* **What to work on**
Rewrite the part of the material that opens with the line containing "entre ellas el e" and closes with the line containing "martes, incluidos niños" as a JSON list of strings, one string per line with blank lines omitted.

START Dataset records

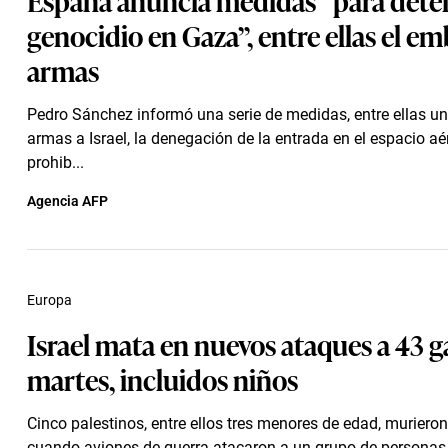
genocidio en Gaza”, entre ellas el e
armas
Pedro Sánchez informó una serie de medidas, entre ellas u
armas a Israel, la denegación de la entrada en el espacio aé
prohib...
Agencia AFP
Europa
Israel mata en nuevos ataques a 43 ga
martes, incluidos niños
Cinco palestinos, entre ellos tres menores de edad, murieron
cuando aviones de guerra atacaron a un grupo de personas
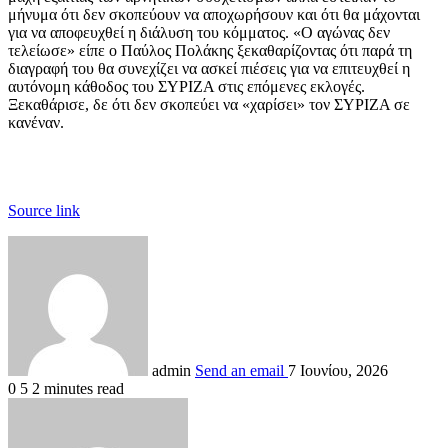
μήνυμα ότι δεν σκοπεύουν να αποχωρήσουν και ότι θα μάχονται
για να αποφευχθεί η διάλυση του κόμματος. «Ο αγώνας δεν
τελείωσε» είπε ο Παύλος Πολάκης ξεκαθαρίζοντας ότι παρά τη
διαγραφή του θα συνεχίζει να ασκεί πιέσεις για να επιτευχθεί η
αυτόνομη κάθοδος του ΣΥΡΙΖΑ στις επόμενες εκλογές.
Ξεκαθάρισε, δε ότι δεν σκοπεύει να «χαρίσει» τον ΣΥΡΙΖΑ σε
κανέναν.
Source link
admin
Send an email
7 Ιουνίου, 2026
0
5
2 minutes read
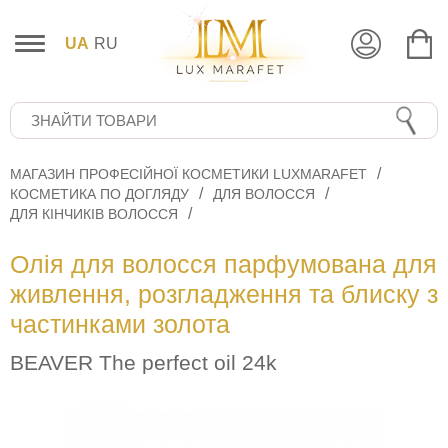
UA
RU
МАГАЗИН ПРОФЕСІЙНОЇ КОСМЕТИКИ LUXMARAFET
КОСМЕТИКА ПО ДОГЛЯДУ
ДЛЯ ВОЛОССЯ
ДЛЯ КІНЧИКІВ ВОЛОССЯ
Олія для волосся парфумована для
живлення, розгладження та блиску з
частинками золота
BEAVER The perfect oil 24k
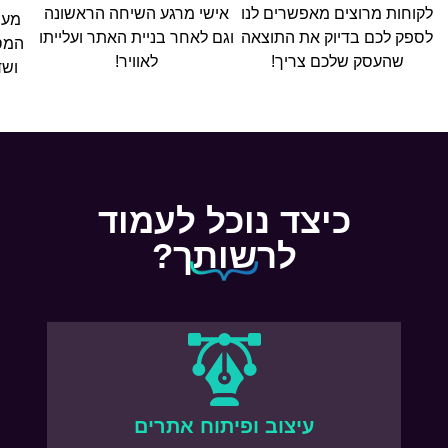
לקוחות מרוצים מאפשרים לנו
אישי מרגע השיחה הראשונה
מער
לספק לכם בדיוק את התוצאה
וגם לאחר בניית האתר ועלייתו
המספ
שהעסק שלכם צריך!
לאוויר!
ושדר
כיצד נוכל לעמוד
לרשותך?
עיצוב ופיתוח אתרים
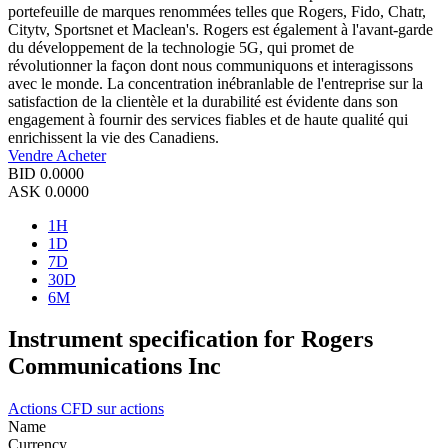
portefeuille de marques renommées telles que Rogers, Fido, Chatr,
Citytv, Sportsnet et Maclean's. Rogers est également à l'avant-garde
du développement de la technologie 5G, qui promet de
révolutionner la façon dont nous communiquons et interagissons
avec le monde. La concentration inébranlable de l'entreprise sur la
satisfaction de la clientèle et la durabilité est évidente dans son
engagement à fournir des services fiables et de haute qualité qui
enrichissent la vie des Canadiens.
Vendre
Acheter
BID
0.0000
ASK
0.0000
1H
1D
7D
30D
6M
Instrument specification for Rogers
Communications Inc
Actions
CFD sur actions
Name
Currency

END Dataset records
START Dataset records

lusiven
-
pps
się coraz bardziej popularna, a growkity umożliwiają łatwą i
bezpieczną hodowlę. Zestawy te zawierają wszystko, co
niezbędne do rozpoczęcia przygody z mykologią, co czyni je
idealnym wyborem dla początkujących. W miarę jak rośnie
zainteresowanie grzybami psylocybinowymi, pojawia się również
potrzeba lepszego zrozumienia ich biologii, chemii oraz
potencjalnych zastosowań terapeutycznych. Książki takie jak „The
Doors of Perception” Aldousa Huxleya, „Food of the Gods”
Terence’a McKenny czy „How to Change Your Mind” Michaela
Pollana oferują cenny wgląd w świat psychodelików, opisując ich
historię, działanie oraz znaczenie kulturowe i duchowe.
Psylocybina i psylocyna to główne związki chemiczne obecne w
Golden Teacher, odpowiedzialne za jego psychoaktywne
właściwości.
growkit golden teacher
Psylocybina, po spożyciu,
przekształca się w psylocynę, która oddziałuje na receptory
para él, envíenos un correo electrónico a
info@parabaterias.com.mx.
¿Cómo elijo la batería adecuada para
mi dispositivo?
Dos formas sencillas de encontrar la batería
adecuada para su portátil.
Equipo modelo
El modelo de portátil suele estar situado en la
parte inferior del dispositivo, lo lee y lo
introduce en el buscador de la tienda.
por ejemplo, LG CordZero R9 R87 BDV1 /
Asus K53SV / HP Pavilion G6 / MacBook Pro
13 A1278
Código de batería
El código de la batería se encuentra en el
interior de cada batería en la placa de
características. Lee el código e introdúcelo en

END Dataset records

* **Solution to this exercise**
[
  "genocidio en Gaza”, entre ellas el e",
  "armas",
  "Pedro Sánchez informó una serie de medidas, entre ellas u",
  "armas a Israel, la denegación de la entrada en el espacio aé",
  "prohib...",
  "Agencia AFP",
  "Europa",
  "Israel mata en nuevos ataques a 43 ga",
  "martes, incluidos niños"
]